Carestia faz metalúrgicos de São Paulo incluírem ‘vale-gás’ na pauta de reivindicações

Enquanto a inflação oficial cresce e esbarra nos 10% ao ano, custo do gás de botijão sobe quase 30%, em média

Por Vitor Nuzzi

A inflação crescente no país, que não dá sinal de arrefecer, fez o Sindicato dos Metalúrgicos de São Paulo e Mogi das Cruzes (Força Sindical) acrescentar um “vale-gás” à pauta de reivindicações de sua campanha salarial, que começa nesta segunda-feira (16). Por causa disso, a nova direção da entidade decidiu antecipar a campanha. Formada por 120 mil trabalhadores, a categoria tem data-base em 1º de novembro.

Usado como referência em negociações salariais, o INPC-IBGE está acumulado em 9,85% em 12 meses, até julho. Dessa forma, no mesmo período, o gás de botijão soma alta de 29,44%, em média. Além do gás, outro item básico, a energia elétrica, atinge 19,33%. Sem contar produtos de alimentação consumidos no dia a dia, como o arroz (aumento de 39,04% em 12 meses) e feijão preto (18,51%) ou fradinho (51,33%).

Assim, segundo o sindicato, a pauta incluirá reposição salarial, aumento real, manutenção das cláusulas da convenção coletiva e ampliação de benefícios. Com isso, a reivindicação de “vale-gás”, diz a entidade, terá como base “valores encontrados atualmente no mercado. Trata-se de uma questão emergencial, afirma o presidente do sindicato e da central, Miguel Torres, diante da falta de um governo “sério, responsável e competente”.

Pandemia e desemprego

“O Brasil se aproxima de 600 mil mortes por covid, o desemprego atinge mais de 14 milhões de brasileiros, outros milhões estão na informalidade, no trabalho precário e no desalento, o custo de vida não para de crescer, o preço dos alimentos, da energia elétrica e do gás disparou e cada vez mais temos pessoas nas ruas em situação de risco social, sem moradia digna, passando frio e fome”, afirma o dirigente. “Exigir o ‘vale-gás’ é uma das formas que encontramos para evitar que a carestia também coloque em risco social os trabalhadores e trabalhadores de nossa categoria.”
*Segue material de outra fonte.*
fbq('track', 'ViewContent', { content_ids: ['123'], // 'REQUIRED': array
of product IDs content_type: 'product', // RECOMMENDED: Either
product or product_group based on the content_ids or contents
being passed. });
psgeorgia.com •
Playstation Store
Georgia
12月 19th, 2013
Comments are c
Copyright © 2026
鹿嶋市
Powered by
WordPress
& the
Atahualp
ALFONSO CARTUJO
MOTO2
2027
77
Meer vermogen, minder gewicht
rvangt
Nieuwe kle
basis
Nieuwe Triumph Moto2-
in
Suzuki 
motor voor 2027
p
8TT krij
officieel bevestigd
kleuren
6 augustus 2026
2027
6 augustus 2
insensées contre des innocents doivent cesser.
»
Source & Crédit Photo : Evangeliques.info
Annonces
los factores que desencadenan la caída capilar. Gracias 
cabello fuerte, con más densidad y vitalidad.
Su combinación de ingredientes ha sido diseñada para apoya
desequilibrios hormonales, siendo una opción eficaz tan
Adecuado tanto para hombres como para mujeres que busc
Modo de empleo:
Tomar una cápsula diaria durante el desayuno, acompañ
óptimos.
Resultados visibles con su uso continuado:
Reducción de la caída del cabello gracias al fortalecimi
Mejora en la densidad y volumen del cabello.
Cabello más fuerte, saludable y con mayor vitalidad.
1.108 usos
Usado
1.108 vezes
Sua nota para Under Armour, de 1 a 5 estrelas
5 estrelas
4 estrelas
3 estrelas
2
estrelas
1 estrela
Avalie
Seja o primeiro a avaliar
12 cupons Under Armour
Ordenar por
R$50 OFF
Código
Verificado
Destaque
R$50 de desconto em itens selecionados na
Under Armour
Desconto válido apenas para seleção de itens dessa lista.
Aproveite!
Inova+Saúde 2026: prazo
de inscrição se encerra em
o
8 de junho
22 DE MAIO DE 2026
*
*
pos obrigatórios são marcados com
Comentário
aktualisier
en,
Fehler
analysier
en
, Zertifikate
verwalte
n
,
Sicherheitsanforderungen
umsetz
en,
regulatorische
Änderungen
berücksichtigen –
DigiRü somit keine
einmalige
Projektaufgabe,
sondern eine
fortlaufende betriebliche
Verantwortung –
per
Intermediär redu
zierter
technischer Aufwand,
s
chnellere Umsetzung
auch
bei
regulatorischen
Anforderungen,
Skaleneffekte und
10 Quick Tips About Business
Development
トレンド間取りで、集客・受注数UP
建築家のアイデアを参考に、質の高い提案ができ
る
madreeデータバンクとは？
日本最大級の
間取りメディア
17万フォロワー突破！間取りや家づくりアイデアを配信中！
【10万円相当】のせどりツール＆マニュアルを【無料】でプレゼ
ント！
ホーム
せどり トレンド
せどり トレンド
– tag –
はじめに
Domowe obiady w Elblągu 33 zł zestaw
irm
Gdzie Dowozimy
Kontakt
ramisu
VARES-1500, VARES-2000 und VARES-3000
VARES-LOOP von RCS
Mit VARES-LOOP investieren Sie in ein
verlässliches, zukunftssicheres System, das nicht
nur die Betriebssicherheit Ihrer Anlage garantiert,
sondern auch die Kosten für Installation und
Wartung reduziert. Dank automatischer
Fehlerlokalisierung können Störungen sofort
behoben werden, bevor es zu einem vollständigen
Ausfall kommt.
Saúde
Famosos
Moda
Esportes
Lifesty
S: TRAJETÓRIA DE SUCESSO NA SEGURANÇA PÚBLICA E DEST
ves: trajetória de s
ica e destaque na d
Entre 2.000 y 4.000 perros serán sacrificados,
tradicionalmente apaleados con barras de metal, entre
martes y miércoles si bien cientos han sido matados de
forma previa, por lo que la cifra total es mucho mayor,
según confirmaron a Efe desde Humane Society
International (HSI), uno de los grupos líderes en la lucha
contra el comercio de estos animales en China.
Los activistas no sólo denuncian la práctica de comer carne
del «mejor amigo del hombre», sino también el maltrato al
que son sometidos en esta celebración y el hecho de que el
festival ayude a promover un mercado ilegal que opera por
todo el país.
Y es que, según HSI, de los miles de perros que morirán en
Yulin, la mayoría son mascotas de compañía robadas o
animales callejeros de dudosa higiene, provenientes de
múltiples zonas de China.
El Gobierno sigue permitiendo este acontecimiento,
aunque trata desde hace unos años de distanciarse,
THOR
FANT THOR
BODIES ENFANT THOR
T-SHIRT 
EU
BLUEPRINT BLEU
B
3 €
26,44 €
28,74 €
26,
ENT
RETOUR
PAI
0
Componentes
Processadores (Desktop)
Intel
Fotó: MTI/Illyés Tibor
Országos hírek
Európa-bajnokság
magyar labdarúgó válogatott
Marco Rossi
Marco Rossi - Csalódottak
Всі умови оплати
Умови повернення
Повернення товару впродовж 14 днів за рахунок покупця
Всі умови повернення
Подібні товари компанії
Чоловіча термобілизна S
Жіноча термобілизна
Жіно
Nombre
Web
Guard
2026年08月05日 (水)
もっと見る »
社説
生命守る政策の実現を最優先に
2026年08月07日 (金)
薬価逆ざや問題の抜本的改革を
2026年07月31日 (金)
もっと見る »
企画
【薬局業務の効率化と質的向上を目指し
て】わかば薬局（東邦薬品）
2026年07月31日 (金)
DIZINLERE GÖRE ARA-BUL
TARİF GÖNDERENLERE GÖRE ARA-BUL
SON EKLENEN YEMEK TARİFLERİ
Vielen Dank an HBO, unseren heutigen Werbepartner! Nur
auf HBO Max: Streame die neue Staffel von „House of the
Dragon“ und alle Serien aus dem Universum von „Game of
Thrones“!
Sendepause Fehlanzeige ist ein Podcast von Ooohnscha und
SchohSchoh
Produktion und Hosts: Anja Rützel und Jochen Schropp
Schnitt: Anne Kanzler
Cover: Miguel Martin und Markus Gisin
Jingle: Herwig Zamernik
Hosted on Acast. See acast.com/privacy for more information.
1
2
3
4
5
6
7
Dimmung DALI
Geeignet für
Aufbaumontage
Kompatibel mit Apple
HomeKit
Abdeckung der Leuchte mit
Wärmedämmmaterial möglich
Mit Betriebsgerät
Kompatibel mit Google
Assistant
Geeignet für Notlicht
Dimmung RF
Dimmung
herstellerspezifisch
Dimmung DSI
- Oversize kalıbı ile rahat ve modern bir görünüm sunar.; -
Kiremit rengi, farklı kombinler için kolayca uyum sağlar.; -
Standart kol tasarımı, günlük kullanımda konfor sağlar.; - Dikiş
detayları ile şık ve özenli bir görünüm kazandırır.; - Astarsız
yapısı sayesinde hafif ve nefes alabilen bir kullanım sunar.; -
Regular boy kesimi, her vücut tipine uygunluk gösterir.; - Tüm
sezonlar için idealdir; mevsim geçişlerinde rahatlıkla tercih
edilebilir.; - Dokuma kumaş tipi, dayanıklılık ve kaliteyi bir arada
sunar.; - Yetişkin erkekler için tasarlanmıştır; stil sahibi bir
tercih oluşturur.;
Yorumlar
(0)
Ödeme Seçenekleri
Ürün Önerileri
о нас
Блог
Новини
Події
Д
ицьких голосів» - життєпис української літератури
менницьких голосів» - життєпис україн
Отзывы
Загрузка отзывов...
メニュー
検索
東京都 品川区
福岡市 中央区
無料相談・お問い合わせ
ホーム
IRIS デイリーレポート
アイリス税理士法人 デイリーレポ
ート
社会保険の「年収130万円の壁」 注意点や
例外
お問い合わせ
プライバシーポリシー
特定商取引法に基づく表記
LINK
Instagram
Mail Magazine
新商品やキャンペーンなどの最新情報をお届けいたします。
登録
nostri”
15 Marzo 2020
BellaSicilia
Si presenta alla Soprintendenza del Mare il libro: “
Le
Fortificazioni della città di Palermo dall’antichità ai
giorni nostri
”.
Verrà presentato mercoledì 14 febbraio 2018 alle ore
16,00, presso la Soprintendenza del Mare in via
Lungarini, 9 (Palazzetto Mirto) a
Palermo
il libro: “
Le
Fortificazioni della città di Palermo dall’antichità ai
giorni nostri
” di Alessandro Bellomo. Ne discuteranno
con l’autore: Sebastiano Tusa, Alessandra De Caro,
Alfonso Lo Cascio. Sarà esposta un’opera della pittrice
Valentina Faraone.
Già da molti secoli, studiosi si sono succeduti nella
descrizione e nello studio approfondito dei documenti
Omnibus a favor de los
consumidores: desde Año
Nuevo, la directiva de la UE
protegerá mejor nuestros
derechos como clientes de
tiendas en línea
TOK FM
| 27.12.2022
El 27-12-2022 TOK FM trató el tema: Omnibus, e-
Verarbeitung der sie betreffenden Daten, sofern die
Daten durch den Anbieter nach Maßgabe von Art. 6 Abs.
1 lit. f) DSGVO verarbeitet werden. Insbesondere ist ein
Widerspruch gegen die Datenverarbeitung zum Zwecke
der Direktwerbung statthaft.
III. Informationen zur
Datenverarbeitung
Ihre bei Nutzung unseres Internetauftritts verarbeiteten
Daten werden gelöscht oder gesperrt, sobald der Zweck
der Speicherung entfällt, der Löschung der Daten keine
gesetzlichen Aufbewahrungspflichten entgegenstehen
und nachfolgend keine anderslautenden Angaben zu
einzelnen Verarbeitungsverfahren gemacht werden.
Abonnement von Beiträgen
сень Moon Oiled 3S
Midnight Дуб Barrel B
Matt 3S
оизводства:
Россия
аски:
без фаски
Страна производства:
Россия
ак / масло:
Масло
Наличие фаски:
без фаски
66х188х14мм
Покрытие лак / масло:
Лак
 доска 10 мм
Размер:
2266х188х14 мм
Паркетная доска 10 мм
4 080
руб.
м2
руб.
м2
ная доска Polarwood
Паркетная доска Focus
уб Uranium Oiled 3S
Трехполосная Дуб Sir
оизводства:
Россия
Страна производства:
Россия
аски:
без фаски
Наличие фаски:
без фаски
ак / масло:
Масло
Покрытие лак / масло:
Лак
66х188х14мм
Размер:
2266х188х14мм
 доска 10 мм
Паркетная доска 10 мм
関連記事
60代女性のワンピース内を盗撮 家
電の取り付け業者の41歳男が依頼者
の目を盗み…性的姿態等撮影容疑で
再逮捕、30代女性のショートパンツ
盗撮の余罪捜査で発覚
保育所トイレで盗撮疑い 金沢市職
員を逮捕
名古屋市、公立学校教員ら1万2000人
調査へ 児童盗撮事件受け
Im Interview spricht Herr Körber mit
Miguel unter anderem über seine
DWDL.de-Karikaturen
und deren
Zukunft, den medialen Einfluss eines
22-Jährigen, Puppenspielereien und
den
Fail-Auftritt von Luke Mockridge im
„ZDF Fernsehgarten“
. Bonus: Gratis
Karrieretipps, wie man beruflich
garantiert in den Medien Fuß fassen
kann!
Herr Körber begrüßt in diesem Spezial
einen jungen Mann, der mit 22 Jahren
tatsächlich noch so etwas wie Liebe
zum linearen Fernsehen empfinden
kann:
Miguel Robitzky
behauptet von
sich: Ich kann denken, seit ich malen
Por sua vez, na base estadual dos metalúrgicos da CUT, que inclui o sindicato do ABC, as negociações já estão em andamento. Nesse caso, a data-base é em 1º de setembro, e as conversas são feitas por bloco econômico. Assim, os sindicalistas incluíram uma cláusula que vincula contratação e vacinação contra a covid.